▶ _Seçilen metin_:
####

AKP’li adaylar meyhane meyhane dolaşıp politika yaparken, CHP’li aday da her mahalleye kuran kursu açma sözü veriyor…
Bu tür haberleri gazetelerde okuyunca gülmekten kendime gelemiyorum.
Tam bir kara mizah örneği.
Zikri ayrı fikri ayrı dervişlerden geçilmez oldu.
Hele böyle yoğun geçen seçim dönemlerinde, politika yapanlar aynaya bakmadan üfürdükçe üfürüyorlar.
Meyhanede politika yapana, “yahu hani sen dindardın, meyhanede ne işin var?” diye soran yok.
Kuran kursları açma sözü verene, “yahu hani sen bu tür eğitimlere ateş püskürüyordun” diyen yok…
Politikacı almış başını gidiyor.
Amaç; hedeflenen yere, ne pahsına olursa olsun varmak.
Tam bir Makyavelist anlayışla her şeyin, her söylemin, her davranışın “mubah” sayıldığı bir dönemden geçiyoruz.
Televizyonlarda program üzerine programlar yapılıyor.
Kendisine biçilen bedeli ödeyen, kamaraların karşısına geçiriliyor.
Ödediği kadar konuşturuluyor.
Varsa aksini iddia eden, buyursun tartışalım…
Halkı yönetmek gibi kutsal bildiğimiz bir görevi olan politikanın, bu kadar ayağa düştüğü görülmüş değil.

####

▶ _Kısa alıştırma A_: Seçilen metinde “AKP’li adaylar meyhane meyhane” sözleriyle başlayan paragrafı, ana bilgilerini koruyarak daha kısa biçimde yeniden yazın.
▶ _Kısa alıştırma B_: Seçilen metnin “AKP’li adaylar meyhane” sözleriyle başlayıp “kara mizah örneği.” sözlerine kadar uzanan bölümünü, “gazetelerde” yerine “dergilerde” koyarak yeniden yazın.

▶ _Kayıtlı veriler_:
####

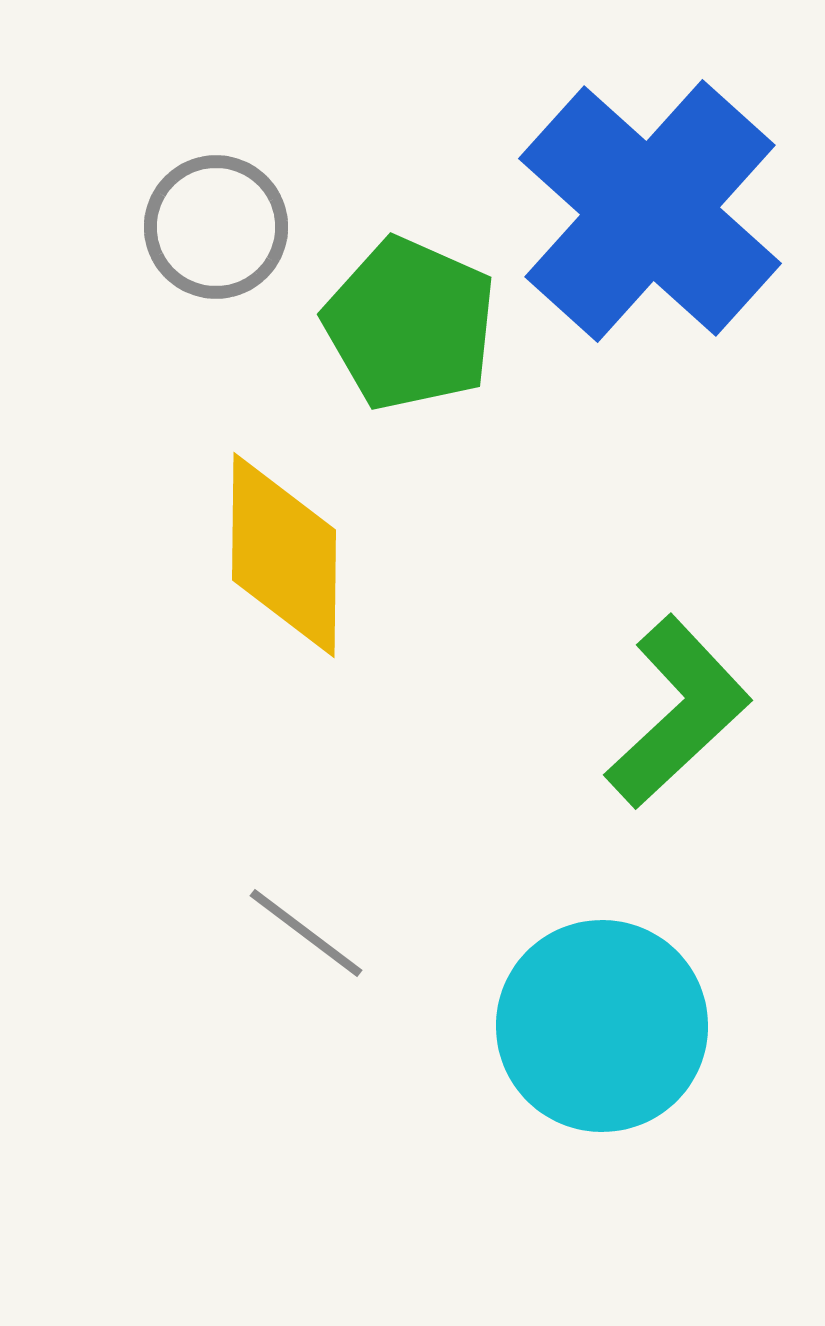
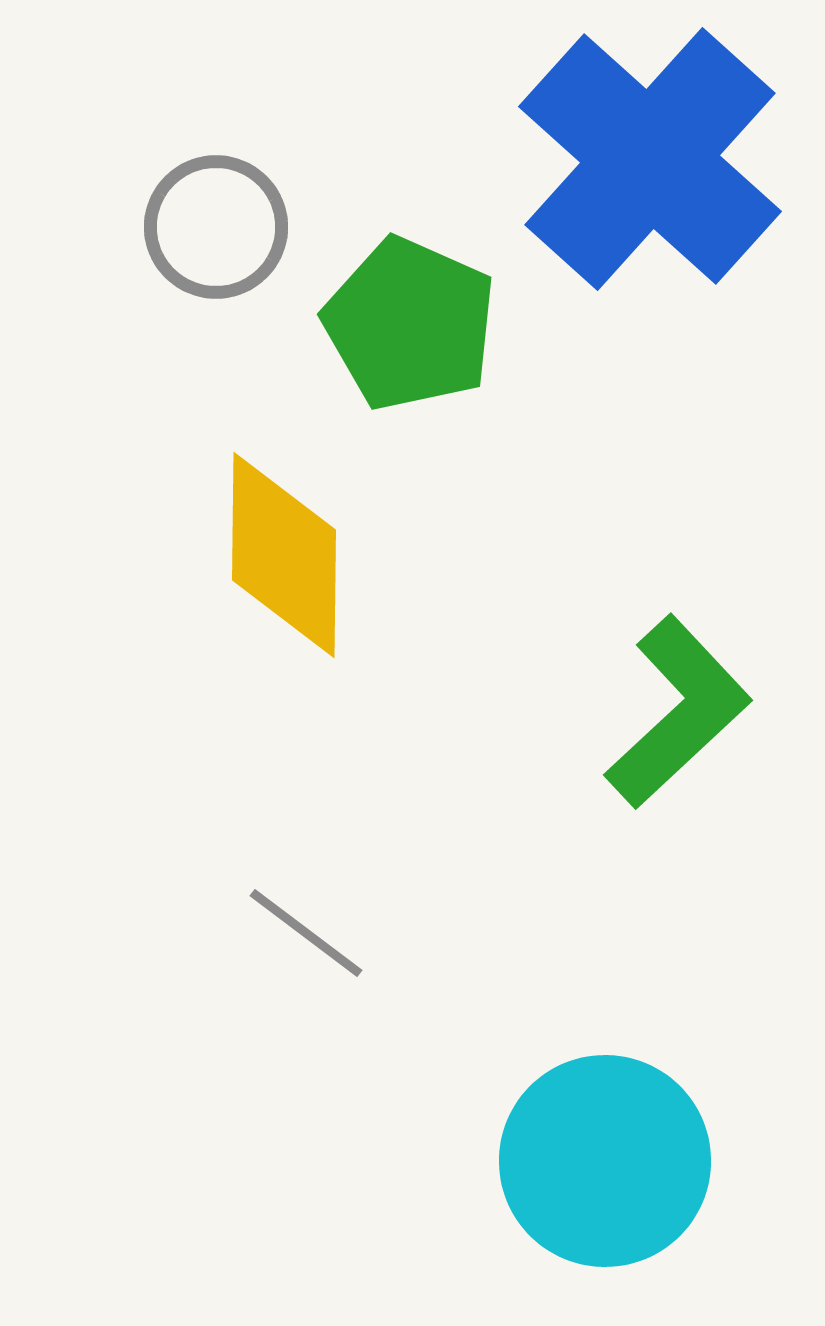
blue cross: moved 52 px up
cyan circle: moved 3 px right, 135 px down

####

▶ _Nihai yanıt A_: AKP’li adaylar meyhanelerde politika yaparken CHP’li aday her mahalleye kuran kursu açmayı vaat ediyor.

▶ _Nihai yanıt B_:
AKP’li adaylar meyhane meyhane dolaşıp politika yaparken, CHP’li aday da her mahalleye kuran kursu açma sözü veriyor…
Bu tür haberleri dergilerde okuyunca gülmekten kendime gelemiyorum.
Tam bir kara mizah örneği.